Император слушал, мрачно нахмурив брови, а затем, когда поэт кончил читать, вызвал стражу и приказал отдать Полежаева в солдаты.
В России это делается очень быстро.
Полежаева отвели на гауптвахту и, посадив его на барабан, обрили ему голову, затем ударили ладонью по лбу, облачили в серую шинель, и все было кончено.
Но, прежде чем покинуть кордегардию, где совершалась эта экзекуция, он нашел возможность написать на стене обращенные к царю стихи, перевод которых я привожу:
Поймешь ли ты, как мудрено Сказать в душе: все решено!
Как тяжело сказать уму:
"Прости, мой ум, иди во тьму";
И как легко черкнуть перу:
"Царь Николай. Быть по сему[22]…"
Полежаев отправился на Кавказ и там был убит.
Николай питал такую огромную веру в свое предназначение, что это придавало ему необычайную смелость, и в этом отношении император был более чем смел: он был отважен до безрассудства. Наделенный красивым лицом, внушительной фигурой, огненным взглядом и повелительной жестикуляцией, он никогда не встречал на своем пути преград: стоило ему появиться, и они падали сами собой.
Все видели, как 14 декабря, не боясь пуль, он стоял в тридцати шагах от восставшего полка.
Во время холерного бунта 1831 года ему сказали, что народ, пребывая в убеждении, будто воду отравляют немцы и поляки, учинил смертоубийство на Сенной площади. Царь вскочил в свою коляску и в сопровождении одного лишь графа Орлова въехал в гущу побоища, выпрыгнул из экипажа, поднялся на ступени церкви и оттуда крикнул громовым голосом:
— На колени, мерзавцы! На колени и молитесь Богу!
Ни один не остался на ногах; все опустили головы, а ниже остальных склонились убийцы.
Восстание было подавлено; быть может, зачинщики и не раскаялись, но они были укрощены.
У Николая дошла чуть ли не до помешательства привычка к крайней военной простоте быта: это была традиция, а скорее, мания царской семьи. Она была свойственна и Павлу, и Александру. Латаная шинель императора Николая была предметом общих разговоров. Однажды императрица, стыдясь ее, подарила мужу роскошную меховую шубу; он надел ее только один раз, чтобы доставить удовольствие императрице, а потом подарил своему камердинеру. В то время, когда он был еще великим князем, императрица, сама бывшая тогда великой княгиней, вышила ему домашние туфли, и он носил их тридцать три года, до самой смерти.
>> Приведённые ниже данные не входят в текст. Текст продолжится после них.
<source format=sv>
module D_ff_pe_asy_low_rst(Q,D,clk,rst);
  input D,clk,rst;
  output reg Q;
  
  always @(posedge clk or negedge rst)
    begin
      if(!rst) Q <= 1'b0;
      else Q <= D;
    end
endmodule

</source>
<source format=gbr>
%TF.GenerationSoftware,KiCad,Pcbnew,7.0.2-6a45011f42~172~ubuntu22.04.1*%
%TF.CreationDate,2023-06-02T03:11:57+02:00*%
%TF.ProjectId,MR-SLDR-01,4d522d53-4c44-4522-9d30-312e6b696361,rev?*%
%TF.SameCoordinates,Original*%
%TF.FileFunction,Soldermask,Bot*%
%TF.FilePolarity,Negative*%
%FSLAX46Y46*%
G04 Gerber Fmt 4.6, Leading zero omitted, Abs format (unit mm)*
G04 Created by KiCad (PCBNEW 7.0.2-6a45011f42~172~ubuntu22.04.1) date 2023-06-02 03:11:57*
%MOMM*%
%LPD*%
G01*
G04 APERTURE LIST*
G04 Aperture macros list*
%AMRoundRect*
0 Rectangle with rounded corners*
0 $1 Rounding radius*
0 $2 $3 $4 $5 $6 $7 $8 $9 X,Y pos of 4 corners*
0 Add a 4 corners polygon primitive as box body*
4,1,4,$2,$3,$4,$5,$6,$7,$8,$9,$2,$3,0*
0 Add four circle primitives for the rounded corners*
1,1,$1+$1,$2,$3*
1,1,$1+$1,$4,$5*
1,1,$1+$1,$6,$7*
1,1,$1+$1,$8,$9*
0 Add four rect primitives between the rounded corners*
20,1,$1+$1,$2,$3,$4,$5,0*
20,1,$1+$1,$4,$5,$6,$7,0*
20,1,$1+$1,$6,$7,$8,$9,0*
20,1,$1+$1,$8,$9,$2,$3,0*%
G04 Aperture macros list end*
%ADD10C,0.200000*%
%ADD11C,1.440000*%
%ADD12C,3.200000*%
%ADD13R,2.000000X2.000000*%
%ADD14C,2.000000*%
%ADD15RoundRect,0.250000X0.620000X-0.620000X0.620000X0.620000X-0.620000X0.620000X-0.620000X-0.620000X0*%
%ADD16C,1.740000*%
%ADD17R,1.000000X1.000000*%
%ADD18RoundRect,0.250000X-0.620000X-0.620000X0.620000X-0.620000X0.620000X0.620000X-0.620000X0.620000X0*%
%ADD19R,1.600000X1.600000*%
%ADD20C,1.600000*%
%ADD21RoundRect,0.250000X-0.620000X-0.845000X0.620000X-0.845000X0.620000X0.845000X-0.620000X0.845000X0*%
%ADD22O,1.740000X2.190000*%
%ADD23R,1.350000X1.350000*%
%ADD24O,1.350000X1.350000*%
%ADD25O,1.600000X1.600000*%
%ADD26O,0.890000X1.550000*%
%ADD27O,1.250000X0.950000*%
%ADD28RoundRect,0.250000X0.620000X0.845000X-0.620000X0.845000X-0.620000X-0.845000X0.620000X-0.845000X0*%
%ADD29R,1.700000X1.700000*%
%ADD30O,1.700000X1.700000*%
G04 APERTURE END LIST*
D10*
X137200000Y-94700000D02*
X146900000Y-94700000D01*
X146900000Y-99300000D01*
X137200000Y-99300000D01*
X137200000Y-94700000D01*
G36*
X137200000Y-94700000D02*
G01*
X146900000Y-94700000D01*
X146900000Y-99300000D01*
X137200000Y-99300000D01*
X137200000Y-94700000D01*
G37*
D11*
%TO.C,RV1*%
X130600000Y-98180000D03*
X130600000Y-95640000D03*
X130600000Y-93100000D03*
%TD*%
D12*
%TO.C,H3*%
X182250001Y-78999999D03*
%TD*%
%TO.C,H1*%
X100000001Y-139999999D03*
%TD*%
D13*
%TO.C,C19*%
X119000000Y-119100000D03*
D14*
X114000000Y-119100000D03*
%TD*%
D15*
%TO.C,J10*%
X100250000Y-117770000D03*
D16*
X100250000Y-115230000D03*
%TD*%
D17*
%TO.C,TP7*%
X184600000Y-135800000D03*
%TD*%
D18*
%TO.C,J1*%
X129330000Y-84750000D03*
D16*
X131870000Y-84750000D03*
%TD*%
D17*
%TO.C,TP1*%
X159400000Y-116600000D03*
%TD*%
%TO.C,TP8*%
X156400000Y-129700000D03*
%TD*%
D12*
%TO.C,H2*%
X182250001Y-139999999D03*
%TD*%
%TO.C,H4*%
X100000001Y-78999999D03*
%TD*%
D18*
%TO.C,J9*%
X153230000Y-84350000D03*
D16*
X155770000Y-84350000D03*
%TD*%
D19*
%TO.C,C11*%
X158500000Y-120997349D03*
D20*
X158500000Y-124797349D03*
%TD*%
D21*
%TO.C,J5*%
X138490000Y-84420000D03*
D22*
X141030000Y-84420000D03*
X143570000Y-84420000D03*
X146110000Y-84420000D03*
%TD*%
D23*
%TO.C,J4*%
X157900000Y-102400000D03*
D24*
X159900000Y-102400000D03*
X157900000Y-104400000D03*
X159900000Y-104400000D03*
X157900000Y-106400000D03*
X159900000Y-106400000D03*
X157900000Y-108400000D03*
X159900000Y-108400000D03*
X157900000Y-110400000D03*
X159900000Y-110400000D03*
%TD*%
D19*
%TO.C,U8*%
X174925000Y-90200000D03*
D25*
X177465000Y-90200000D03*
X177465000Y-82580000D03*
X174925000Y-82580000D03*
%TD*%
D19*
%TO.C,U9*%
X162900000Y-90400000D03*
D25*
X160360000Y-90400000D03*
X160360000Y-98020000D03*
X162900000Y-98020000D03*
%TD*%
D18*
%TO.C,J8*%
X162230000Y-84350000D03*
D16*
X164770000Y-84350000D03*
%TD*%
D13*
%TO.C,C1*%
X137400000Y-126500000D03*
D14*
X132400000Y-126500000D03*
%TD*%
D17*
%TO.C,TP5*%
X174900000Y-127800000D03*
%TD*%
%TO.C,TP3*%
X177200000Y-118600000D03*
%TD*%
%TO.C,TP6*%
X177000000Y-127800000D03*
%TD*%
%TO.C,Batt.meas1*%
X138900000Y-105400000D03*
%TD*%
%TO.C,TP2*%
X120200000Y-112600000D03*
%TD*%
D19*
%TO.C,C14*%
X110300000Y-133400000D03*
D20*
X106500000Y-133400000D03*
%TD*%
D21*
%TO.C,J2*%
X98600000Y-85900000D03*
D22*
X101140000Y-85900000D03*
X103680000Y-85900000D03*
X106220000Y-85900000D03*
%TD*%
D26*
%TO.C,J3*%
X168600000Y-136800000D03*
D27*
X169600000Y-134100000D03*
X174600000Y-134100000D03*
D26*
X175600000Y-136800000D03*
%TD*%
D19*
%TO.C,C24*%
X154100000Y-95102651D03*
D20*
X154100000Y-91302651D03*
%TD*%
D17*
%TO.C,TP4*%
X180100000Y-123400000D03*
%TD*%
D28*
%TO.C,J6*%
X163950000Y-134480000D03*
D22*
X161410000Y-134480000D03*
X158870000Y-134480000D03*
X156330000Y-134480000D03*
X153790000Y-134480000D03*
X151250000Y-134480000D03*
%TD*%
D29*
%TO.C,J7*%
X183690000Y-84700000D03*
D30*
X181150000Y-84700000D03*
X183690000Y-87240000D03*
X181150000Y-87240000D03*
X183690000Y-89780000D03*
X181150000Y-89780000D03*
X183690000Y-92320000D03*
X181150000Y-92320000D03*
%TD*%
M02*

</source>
Когда Николай хотел вознаградить за что-нибудь одного из сыновей, он укладывал его спать вместе со своим псом Гусаром на полу возле своей кровати, подстелив ту самую старую шинель.
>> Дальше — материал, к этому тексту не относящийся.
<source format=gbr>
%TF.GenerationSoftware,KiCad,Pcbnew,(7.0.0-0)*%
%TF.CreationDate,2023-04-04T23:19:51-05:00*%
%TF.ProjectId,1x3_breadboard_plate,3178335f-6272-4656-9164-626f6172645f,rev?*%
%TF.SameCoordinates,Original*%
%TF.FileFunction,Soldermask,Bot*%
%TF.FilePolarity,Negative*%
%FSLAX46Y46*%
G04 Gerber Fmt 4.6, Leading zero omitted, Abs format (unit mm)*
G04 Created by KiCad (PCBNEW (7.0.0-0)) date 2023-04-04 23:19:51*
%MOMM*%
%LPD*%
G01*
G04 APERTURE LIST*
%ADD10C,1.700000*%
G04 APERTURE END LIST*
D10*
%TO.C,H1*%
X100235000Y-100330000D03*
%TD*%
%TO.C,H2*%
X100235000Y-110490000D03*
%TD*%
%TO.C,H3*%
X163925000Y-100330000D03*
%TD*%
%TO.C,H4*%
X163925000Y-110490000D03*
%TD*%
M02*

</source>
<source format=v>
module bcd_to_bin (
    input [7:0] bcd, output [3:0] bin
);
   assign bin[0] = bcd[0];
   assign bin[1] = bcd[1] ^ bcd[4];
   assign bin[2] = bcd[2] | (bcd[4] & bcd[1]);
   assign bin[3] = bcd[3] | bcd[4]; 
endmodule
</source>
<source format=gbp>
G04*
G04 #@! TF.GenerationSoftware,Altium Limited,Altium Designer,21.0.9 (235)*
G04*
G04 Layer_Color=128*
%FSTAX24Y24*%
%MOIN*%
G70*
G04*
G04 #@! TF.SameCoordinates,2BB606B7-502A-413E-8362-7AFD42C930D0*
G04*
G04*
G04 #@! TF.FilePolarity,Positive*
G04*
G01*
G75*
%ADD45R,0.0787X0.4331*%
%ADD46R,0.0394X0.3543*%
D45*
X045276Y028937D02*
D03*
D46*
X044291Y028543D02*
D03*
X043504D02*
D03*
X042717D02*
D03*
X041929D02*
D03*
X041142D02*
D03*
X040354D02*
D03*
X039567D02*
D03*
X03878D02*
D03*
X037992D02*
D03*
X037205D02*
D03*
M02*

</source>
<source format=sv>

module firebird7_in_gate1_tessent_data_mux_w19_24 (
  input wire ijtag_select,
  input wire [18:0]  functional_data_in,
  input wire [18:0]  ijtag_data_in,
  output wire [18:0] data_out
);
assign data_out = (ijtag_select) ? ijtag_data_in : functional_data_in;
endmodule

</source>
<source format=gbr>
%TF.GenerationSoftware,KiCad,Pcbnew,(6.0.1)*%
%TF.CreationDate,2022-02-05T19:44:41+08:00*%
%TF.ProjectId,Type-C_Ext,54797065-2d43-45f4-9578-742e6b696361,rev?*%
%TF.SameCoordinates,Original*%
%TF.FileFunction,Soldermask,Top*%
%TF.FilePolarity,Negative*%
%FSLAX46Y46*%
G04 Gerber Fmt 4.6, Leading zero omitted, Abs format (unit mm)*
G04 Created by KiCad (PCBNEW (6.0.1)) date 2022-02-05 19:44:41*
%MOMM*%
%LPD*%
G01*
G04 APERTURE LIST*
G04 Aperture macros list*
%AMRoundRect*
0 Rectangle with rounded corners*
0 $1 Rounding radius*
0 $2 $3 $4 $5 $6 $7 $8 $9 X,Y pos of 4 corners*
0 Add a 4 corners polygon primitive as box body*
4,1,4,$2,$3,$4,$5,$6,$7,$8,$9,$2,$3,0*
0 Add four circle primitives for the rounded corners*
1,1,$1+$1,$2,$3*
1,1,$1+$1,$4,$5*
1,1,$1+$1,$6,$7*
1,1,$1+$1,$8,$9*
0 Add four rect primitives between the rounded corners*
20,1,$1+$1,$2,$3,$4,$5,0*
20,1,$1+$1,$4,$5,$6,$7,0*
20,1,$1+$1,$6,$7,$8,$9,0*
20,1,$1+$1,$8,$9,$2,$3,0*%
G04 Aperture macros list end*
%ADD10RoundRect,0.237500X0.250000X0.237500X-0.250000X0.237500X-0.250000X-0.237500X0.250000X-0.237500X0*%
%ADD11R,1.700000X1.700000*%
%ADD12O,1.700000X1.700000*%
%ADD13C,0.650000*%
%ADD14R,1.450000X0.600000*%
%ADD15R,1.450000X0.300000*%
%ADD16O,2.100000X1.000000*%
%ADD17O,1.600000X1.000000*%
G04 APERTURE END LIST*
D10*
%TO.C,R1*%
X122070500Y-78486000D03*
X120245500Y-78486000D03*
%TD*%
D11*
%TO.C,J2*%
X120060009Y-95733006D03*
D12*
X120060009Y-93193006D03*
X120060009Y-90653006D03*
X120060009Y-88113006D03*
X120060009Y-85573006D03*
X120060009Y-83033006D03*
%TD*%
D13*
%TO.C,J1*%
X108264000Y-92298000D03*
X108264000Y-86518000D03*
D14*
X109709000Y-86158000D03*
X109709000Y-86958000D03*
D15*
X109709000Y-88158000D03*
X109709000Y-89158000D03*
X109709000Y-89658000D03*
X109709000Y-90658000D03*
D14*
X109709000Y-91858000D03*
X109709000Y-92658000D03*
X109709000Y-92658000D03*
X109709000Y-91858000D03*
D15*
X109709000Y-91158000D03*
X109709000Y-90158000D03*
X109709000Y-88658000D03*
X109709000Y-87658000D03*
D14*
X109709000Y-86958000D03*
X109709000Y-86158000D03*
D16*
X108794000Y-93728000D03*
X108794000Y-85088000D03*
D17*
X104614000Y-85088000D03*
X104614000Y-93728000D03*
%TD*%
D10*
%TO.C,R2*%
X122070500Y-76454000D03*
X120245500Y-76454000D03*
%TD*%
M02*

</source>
Гусар, любимец императора Николая, был старый и грязный серый спаниель; он не отходил от императора и пользовался всеми привилегиями избалованной собаки.
За завтраком император всегда съедал три сухаря и выпивал чашку чая. Однажды, играя с Гусаром, он постепенно скормил ему все три своих сухаря и позвонил, чтобы принесли другие. Все прекрасно знали, что император по утрам съедает только три сухаря, и потому — хотя в годовом бюджете императорского дома эти сухари составляли две тысячи рублей — во дворце в тот день не было других сухарей, кроме тех, что съел Гусар; так что одному из слуг пришлось сесть на лошадь и поехать за тремя сухарями на другой конец Невского проспекта, к булочнику, у которого их обычно покупали.
Если только ему не возражали, император мог быть чрезвычайно терпеливым, но всякое сопротивление, даже если оно исходило от бездушного предмета или от неразумного животного, сводило его с ума.
У него была лошадь, очень любимая им, но с норовом. Однажды, когда император собрался сесть на нее, чтобы отправиться на парад, она ни за что не давала оседлать себя. Император, придя в ярость, закричал: "Соломы! Соломы!" Он велел набить соломой конюшню и затем приказал поджечь ее.
Бунтовщица была сожжена живьем.
Николай I ненавидел ложь. Он иногда прощал тех, кто признавался в своей вине, но никогда не прощал тех, кто свою вину отрицал.
[22] "Быть по сему" — обычная помета, которую русские императоры собственноручно ставили внизу утверждаемых ими указов, перед своим именем. (Примем, автора.)